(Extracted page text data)
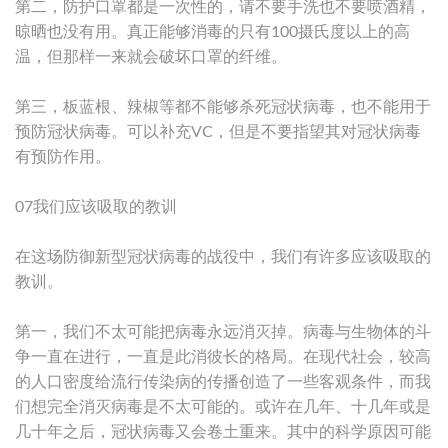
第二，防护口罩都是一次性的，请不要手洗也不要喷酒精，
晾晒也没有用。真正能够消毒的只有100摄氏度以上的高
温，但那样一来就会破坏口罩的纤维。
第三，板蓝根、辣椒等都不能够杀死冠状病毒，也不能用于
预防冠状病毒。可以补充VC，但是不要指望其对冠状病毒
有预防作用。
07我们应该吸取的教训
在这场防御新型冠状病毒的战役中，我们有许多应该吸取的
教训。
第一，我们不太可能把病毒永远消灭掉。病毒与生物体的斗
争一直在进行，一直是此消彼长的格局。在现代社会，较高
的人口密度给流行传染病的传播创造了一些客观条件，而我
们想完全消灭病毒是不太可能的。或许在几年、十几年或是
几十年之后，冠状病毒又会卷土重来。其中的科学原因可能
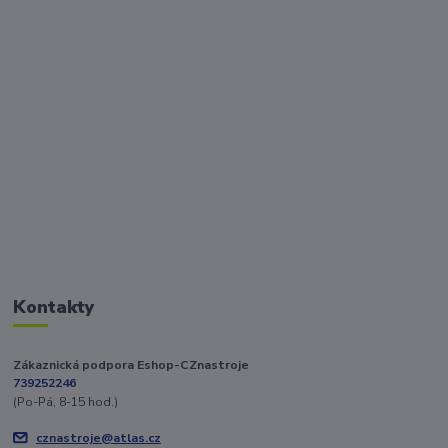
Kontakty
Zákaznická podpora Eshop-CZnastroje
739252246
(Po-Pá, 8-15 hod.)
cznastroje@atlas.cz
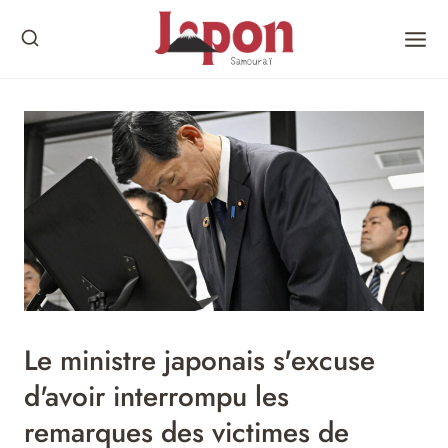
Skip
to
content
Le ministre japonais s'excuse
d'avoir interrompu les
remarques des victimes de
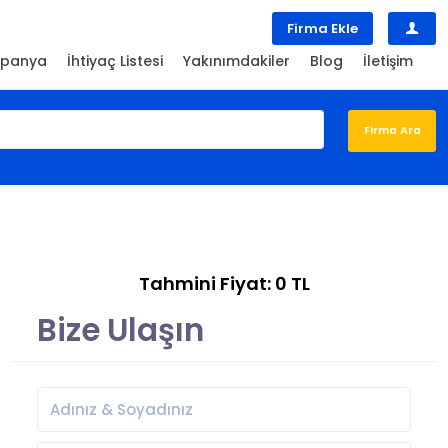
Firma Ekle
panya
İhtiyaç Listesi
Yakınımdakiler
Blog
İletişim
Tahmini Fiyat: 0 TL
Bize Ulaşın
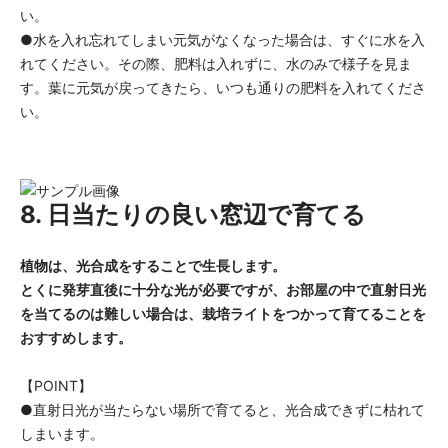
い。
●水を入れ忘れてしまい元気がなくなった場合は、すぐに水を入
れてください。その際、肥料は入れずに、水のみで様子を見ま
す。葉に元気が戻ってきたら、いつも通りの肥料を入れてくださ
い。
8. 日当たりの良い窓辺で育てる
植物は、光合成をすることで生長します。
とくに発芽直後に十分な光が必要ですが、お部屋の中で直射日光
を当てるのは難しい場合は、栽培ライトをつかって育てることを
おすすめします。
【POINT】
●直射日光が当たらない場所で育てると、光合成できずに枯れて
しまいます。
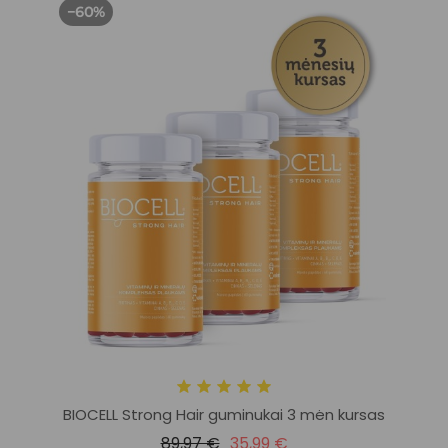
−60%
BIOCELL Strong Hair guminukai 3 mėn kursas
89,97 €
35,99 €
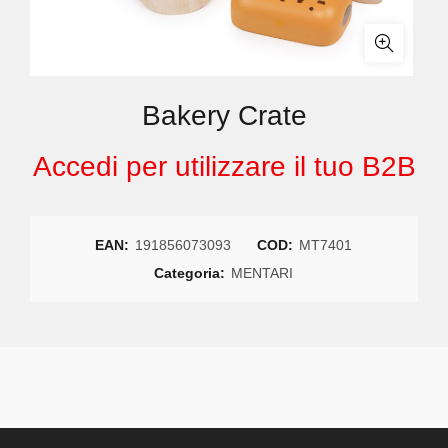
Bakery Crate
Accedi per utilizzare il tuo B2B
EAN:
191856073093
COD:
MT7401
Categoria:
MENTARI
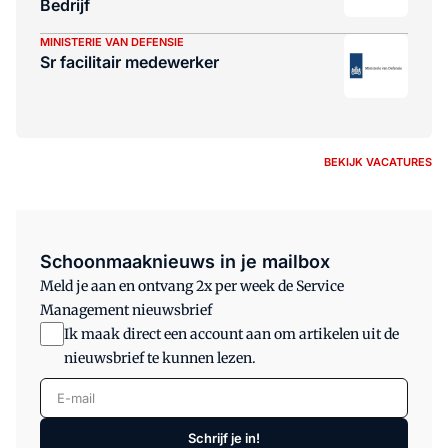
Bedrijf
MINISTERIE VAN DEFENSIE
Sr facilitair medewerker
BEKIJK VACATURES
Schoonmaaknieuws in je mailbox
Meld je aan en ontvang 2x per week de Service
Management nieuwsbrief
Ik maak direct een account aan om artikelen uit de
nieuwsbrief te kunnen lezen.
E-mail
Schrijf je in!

### Prompt
Search the entries for the word "nieuwsbrief" and copy every line that holds it.

### Solution to this exercise
Management nieuwsbrief
nieuwsbrief te kunnen lezen.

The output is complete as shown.